Dal 18 ottobre 2022 la Svezia ha un nuovo governo guidato da Ulf Kristersson, leader del Partito Moderato, storico partito conservatore svedese parte del PPE. Il nuovo governo è sostenuto da una coalizione di minoranza di centrodestra: composta oltre che dai Moderati, dai Liberali e dai Democratici Cristiani, e che si fonda sull’appoggio anche dei Democratici Svedesi (ECR nel Parlamento europeo) che non hanno ministri nel governo guidato da Kristersson, ma si limitano ad un appoggio esterno in Parlamento. Infatti, alle elezioni dell’11 settembre 2022, il Partito Socialdemocratico della premier uscente Magdalena Andersson, pur eleggendo il maggior numero di parlamentari (107, sette in più di quelli eletti nella precedente legislatura) non è riuscito, a causa dei risultati negativi dei propri alleati, a confermarsi come forza di governo. Proprio in considerazione del fatto che il Partito Moderato è arrivato solo terzo nella corsa elettorale, i Democratici Svedesi non hanno il ruolo marginale che si potrebbe immaginare venga fornito da un partito esterno al governo. Infatti, i loro 73 deputati rappresentano circa il 40 per cento della maggioranza parlamentare che sostiene il nuovo governo, formata da 176 deputati (su 349 parlamentari che compongono l’intero parlamento svedese).
Il programma presentato dal nuovo governo, fortemente influenzato proprio dai Democratici Svedesi, mette ai primi posti della propria agenda politica un cambiamento politico nella gestione dei flussi migratori che rispecchia un cambiamento che è avvenuto nell’opinione pubblica negli ultimi anni. 

Dalla Seconda Guerra mondiale in poi, la Svezia è stata definita come una democrazia progressista e liberale: l’attuale popolazione svedese comprende numerosi cittadini con radici in Paesi colpiti da guerre e conflitti come la crisi ungherese del 1956, le dittature sudamericane degli anni Settanta, il conflitto fra Iraq e Iran negli anni Ottanta, i genocidi nell’ex Jugoslavia negli anni Novanta.
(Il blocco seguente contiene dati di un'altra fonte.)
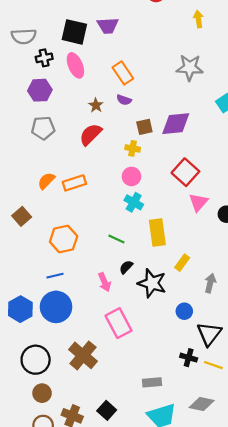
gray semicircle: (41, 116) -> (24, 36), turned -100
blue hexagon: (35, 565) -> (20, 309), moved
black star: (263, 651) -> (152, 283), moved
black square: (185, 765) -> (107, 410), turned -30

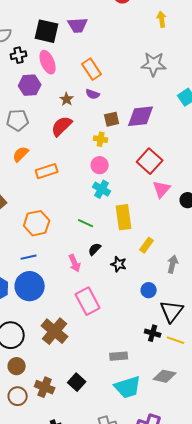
purple hexagon: (40, 90) -> (30, 85), moved
orange semicircle: (46, 181) -> (21, 154), moved
black star: (152, 283) -> (119, 264), size x0.6

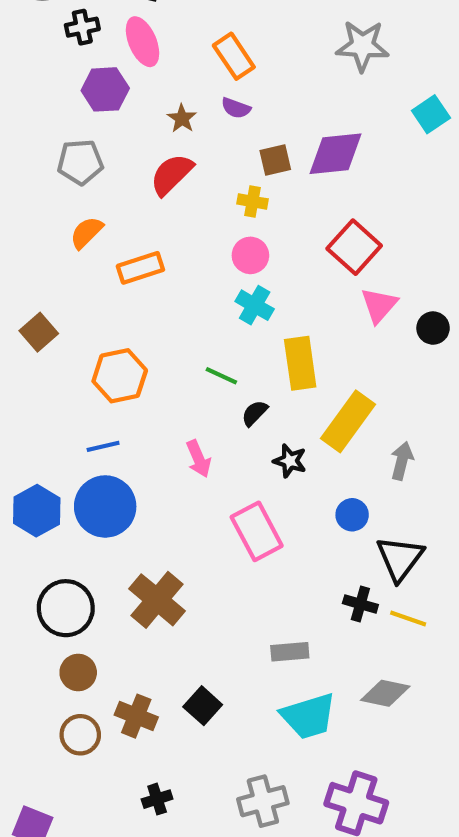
yellow rectangle: (147, 245) -> (348, 421), size x1.8
black semicircle: (95, 249) -> (255, 413), moved
pink rectangle: (88, 301) -> (257, 531), moved

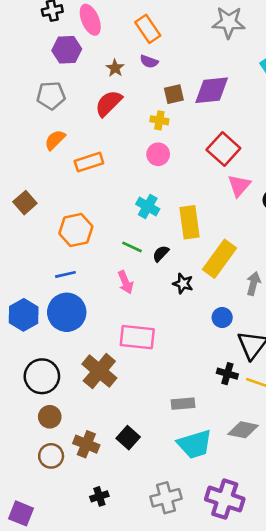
cyan cross: (255, 305) -> (148, 206), moved
green line: (221, 376) -> (132, 247), moved
pink rectangle: (257, 531) -> (137, 337), moved, turned -56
Nel 2015, la Svezia ha accolto più di 160mila richiedenti asilo: tantissimi, per un Paese di 10 milioni di abitanti (solo la Germania accolse più rifugiati quell’anno, a fronte di una popolazione totale di 80 milioni). Questa politica di immigrazione ha contribuito moltissimo a fare della Svezia quello che è oggi, un paese che, soprattutto nelle sue aree urbane, si caratterizza per un forte cosmopolitismo, basti pensare che alcune stime indicano che un cittadino svedese su quattro ha un genitore nato al di fuori del Paese.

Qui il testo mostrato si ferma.